Strength Exercises May Ease Your Depression Symptoms

Recent findings suggest that pumping iron could pump up your mood too.

Strength Exercises May Ease Your Depression Symptoms

By Kent Peterson Published at May 28 Views 773 Comments 1

Kent Peterson, senior editor, has also produced award-winning work in television and radio.

Aerobic exercises like running and bicycling have been shown in many studies to help relieve depression symptoms. But do strength exercises like pushups and weightlifting provide the same benefits? For the first time, a major study has answers.

Revealing the link

Authors of the study put a wealth of previous strength-training research under the microscope. They examined 33 clinical trials involving nearly 2,000 people with depression symptoms. A clear and convincing trend emerged: strength training, also known as resistance exercise training or RET, was linked to significant improvements in a variety of depressive symptoms in adults, including:

  • Low feelings of self-worth
  • Loss of interest in activities previously enjoyed
  • Persistently low mood
  • And others

It didn’t matter what kind of strength-training exercises were done. It didn’t even matter whether participants exercised enough to increase their strength. And the age and sex of the participants didn’t make a difference either.

The improvements were comparable to those from talk therapy and antidepressants, the leading depression treatments.
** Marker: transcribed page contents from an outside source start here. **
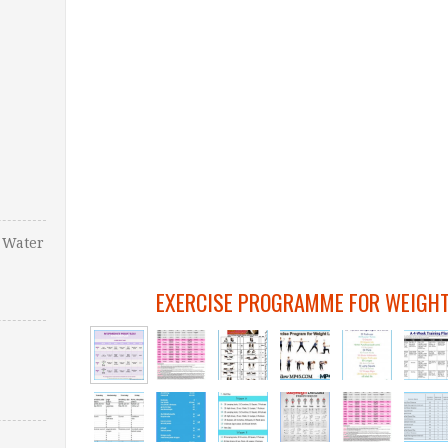
 Water
EXERCISE PROGRAMME FOR WEIGHT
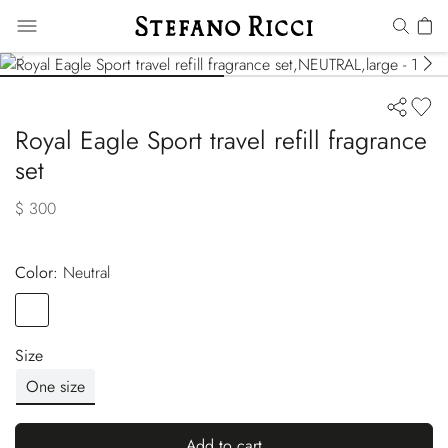
Royal Eagle Sport travel refill fragrance
set
$ 300
Color:
neutral
Color
NEUTRAL
Size
One size
Add to cart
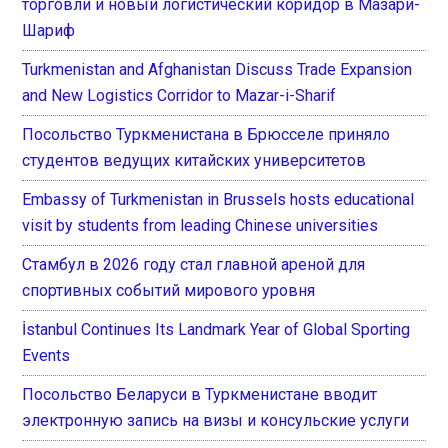
торговли и новый логистический коридор в Мазари-
Шариф
Turkmenistan and Afghanistan Discuss Trade Expansion
and New Logistics Corridor to Mazar-i-Sharif
Посольство Туркменистана в Брюсселе приняло
студентов ведущих китайских университетов
Embassy of Turkmenistan in Brussels hosts educational
visit by students from leading Chinese universities
Стамбул в 2026 году стал главной ареной для
спортивных событий мирового уровня
İstanbul Continues Its Landmark Year of Global Sporting
Events
Посольство Беларуси в Туркменистане вводит
электронную запись на визы и консульские услуги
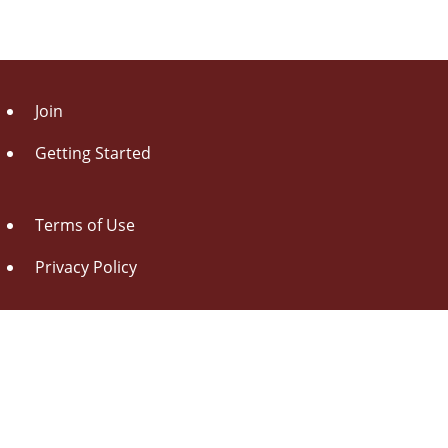
Join
Getting Started
Terms of Use
Privacy Policy
About Us
Contact Us
Drag this button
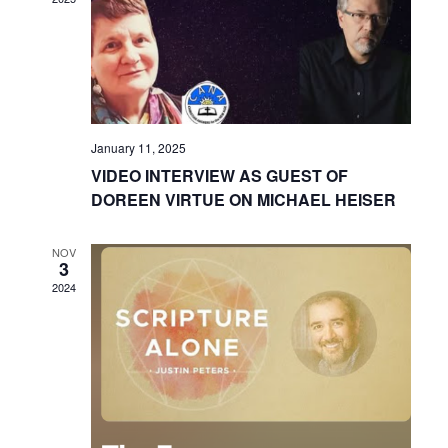
January 11, 2025
VIDEO INTERVIEW AS GUEST OF
DOREEN VIRTUE ON MICHAEL HEISER
NOV
3
2024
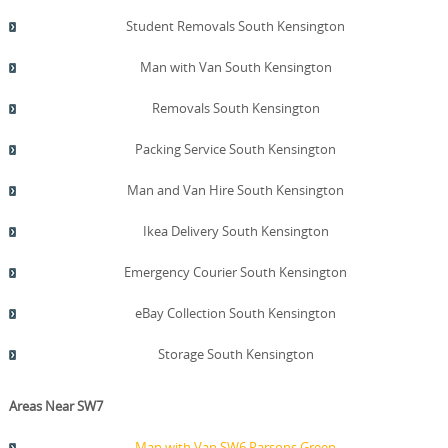
Student Removals South Kensington
Man with Van South Kensington
Removals South Kensington
Packing Service South Kensington
Man and Van Hire South Kensington
Ikea Delivery South Kensington
Emergency Courier South Kensington
eBay Collection South Kensington
Storage South Kensington
Areas Near SW7
Man with Van SW6 Parsons Green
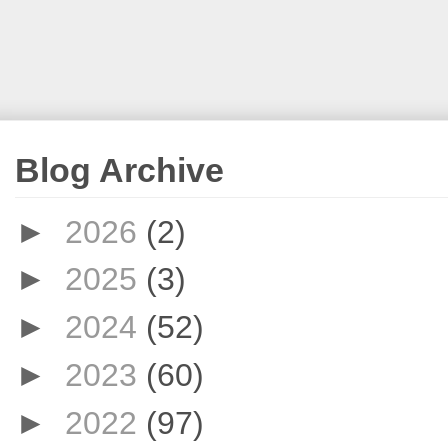
Blog Archive
►
2026
(2)
►
2025
(3)
►
2024
(52)
►
2023
(60)
►
2022
(97)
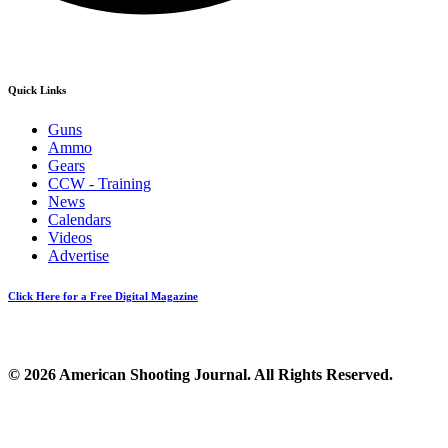
Quick Links
Guns
Ammo
Gears
CCW - Training
News
Calendars
Videos
Advertise
Click Here for a Free Digital Magazine
© 2026 American Shooting Journal. All Rights Reserved.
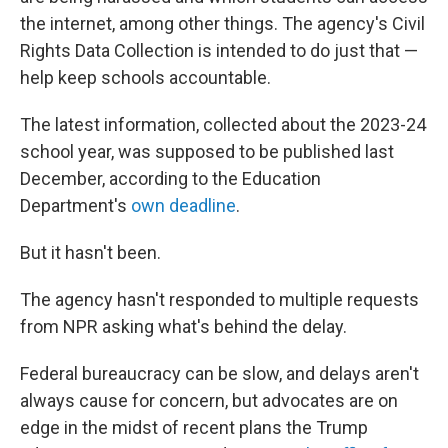
the internet, among other things. The agency's Civil
Rights Data Collection is intended to do just that —
help keep schools accountable.
The latest information, collected about the 2023-24
school year, was supposed to be published last
December, according to the Education
Department's
own deadline
.
But it hasn't been.
The agency hasn't responded to multiple requests
from NPR asking what's behind the delay.
Federal bureaucracy can be slow, and delays aren't
always cause for concern, but advocates are on
edge in the midst of recent plans the Trump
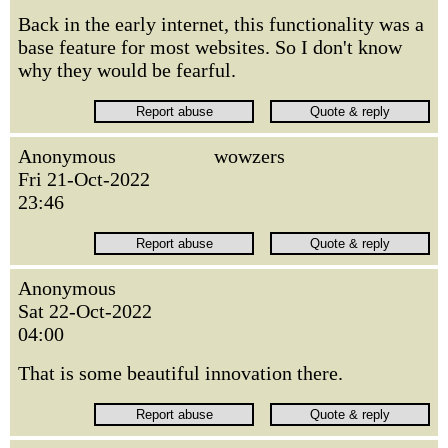
Back in the early internet, this functionality was a
base feature for most websites. So I don't know
why they would be fearful.
Anonymous
wowzers
Fri 21-Oct-2022
23:46
Anonymous
Sat 22-Oct-2022
04:00
That is some beautiful innovation there.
That finding has some experts saying that strength training might make a good add-on or alternative therapy for treating depressive symptoms.

Why does RET seem to help? Experts aren’t sure. One theory is that increased blood flow from exercise stimulates changes in the brain and the release of chemicals that improve your mood.

Seeing for yourself

This type of study can’t prove cause and effect, and exercise isn’t a cure for depression. Still, it can be easy and inexpensive to see if resistance training helps you. Besides lifting weights, other ways to do RET at home include using resistance bands and doing exercises that use your own body weight as resistance. YouTube videos can show you how.

Always check with your doctor before starting any new exercise program. And never stop a prescribed depression treatment before discussing it with your mental health provider.

Exercise has a long list of other benefits for your mind and body. Get moving and see what a difference it could make in your life!